» **DESCRIPTION OF THE TASK**: Please change "chart" to "graph" throughout the records below, keep every other part the same, and leave the pictures out.

» **EXCERPTED DATA**:
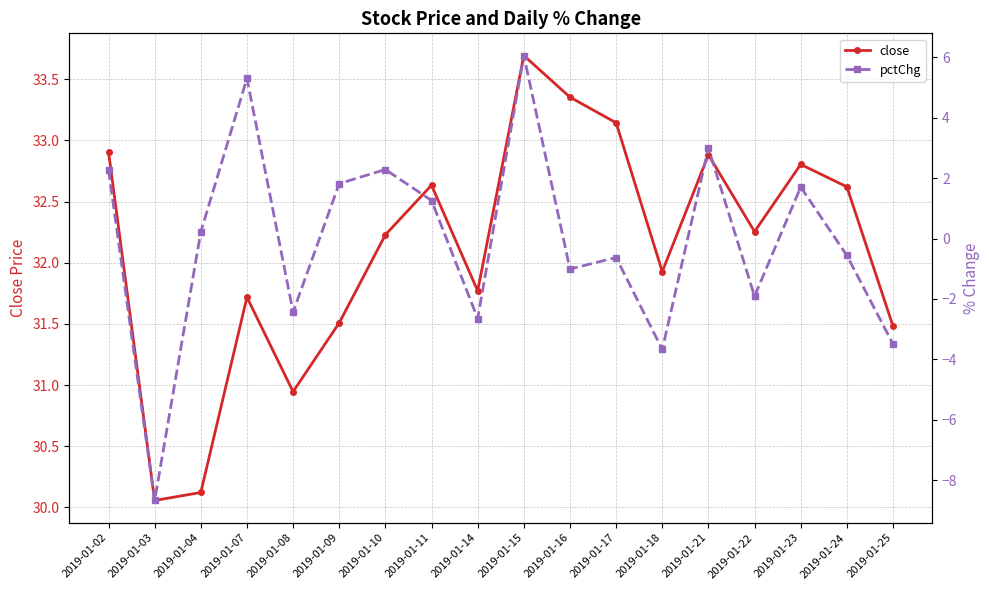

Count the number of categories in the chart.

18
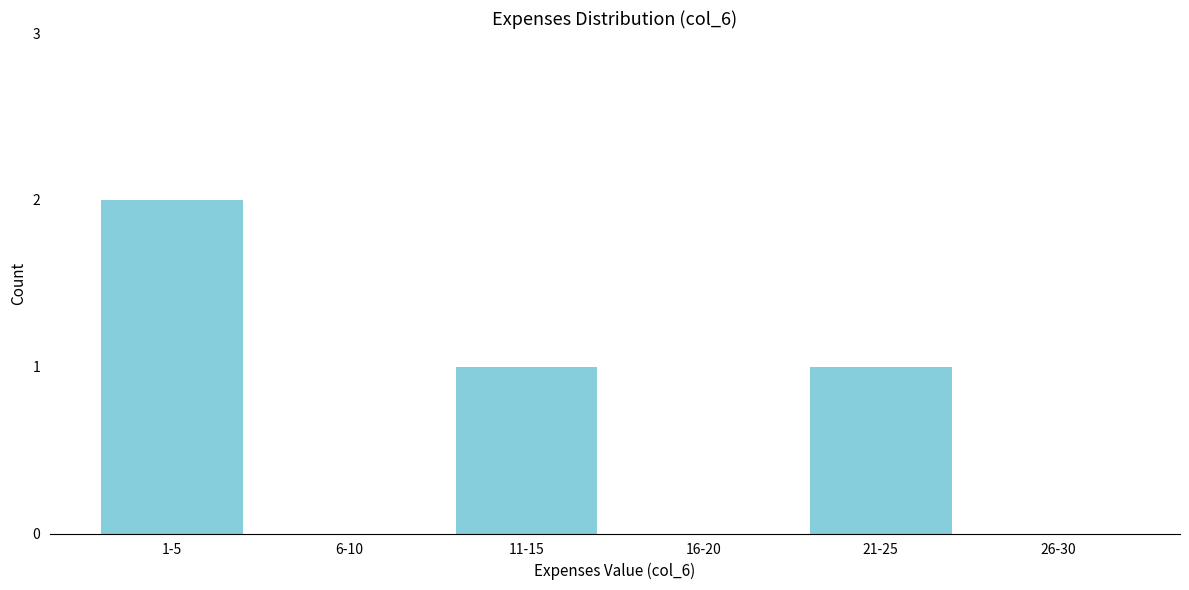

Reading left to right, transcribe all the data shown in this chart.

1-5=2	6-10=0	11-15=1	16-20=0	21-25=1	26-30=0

» **ANSWER TO THIS PROBLEM**:
Count the number of categories in the graph.

18

Reading left to right, transcribe all the data shown in this graph.

1-5=2	6-10=0	11-15=1	16-20=0	21-25=1	26-30=0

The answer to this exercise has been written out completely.